» WHAT THE EXERCISE ASKS:
Report in full every line below that contains the string "imprint".

━━━━━ AVAILABLE DATA

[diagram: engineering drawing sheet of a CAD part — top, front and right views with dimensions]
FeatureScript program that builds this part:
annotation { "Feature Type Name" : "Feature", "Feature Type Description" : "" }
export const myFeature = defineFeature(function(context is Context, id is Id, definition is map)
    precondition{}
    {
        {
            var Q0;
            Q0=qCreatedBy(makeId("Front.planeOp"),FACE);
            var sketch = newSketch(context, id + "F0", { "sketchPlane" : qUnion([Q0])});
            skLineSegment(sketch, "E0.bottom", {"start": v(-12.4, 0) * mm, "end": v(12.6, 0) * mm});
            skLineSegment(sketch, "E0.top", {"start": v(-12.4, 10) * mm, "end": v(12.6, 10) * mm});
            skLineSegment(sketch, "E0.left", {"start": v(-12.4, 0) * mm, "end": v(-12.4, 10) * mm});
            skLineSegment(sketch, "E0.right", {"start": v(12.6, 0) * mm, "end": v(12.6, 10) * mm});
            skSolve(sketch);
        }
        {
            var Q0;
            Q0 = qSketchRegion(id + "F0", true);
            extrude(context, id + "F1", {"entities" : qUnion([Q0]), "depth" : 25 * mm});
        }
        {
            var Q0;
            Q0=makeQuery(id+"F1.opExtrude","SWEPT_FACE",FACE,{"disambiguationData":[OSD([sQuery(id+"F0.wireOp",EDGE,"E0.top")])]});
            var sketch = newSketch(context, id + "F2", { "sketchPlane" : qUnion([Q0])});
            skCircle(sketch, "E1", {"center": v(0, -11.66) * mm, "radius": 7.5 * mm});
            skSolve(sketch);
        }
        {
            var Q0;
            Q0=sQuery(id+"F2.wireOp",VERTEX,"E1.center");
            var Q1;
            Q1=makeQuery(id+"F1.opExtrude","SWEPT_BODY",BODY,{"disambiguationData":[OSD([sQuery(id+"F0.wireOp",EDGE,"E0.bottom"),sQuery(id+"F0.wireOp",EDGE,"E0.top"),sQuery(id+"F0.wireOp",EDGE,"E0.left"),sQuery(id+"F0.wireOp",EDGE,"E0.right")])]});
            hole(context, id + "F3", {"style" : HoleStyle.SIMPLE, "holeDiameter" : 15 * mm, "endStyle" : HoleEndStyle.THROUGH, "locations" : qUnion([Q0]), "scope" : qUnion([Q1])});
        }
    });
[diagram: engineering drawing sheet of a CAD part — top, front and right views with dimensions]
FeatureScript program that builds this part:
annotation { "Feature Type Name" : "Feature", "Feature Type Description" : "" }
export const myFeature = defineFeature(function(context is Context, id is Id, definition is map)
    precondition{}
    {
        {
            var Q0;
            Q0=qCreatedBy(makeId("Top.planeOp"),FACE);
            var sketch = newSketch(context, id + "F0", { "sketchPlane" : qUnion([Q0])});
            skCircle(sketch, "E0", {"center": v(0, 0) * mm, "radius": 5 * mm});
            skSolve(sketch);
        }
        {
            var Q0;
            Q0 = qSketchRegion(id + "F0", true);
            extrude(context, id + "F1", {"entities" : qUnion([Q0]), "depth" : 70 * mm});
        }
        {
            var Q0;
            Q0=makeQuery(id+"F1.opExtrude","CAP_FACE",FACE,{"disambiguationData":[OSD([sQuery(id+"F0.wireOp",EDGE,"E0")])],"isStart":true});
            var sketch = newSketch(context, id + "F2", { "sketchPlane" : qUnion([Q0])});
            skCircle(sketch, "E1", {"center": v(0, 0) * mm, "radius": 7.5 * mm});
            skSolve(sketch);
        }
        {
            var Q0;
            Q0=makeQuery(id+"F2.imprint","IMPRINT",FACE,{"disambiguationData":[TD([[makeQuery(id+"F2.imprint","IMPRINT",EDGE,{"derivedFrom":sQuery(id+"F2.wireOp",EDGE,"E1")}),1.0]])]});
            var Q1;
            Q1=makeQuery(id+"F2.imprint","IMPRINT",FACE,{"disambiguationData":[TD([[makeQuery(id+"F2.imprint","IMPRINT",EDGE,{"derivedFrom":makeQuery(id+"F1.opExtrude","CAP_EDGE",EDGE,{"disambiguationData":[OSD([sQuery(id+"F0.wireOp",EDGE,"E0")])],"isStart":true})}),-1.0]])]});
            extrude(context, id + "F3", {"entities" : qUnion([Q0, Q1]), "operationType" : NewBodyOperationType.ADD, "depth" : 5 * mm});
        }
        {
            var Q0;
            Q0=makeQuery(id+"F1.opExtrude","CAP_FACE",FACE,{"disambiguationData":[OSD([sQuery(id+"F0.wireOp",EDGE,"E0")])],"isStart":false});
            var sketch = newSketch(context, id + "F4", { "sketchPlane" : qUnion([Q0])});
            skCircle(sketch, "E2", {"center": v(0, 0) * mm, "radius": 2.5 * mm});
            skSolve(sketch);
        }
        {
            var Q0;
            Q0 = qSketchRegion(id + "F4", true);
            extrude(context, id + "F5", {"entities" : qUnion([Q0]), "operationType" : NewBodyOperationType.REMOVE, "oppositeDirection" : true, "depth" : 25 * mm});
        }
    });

━━━━━━━━━━

» EXERCISE ANSWER:
            Q0=makeQuery(id+"F2.imprint","IMPRINT",FACE,{"disambiguationData":[TD([[makeQuery(id+"F2.imprint","IMPRINT",EDGE,{"derivedFrom":sQuery(id+"F2.wireOp",EDGE,"E1")}),1.0]])]});
            Q1=makeQuery(id+"F2.imprint","IMPRINT",FACE,{"disambiguationData":[TD([[makeQuery(id+"F2.imprint","IMPRINT",EDGE,{"derivedFrom":makeQuery(id+"F1.opExtrude","CAP_EDGE",EDGE,{"disambiguationData":[OSD([sQuery(id+"F0.wireOp",EDGE,"E0")])],"isStart":true})}),-1.0]])]});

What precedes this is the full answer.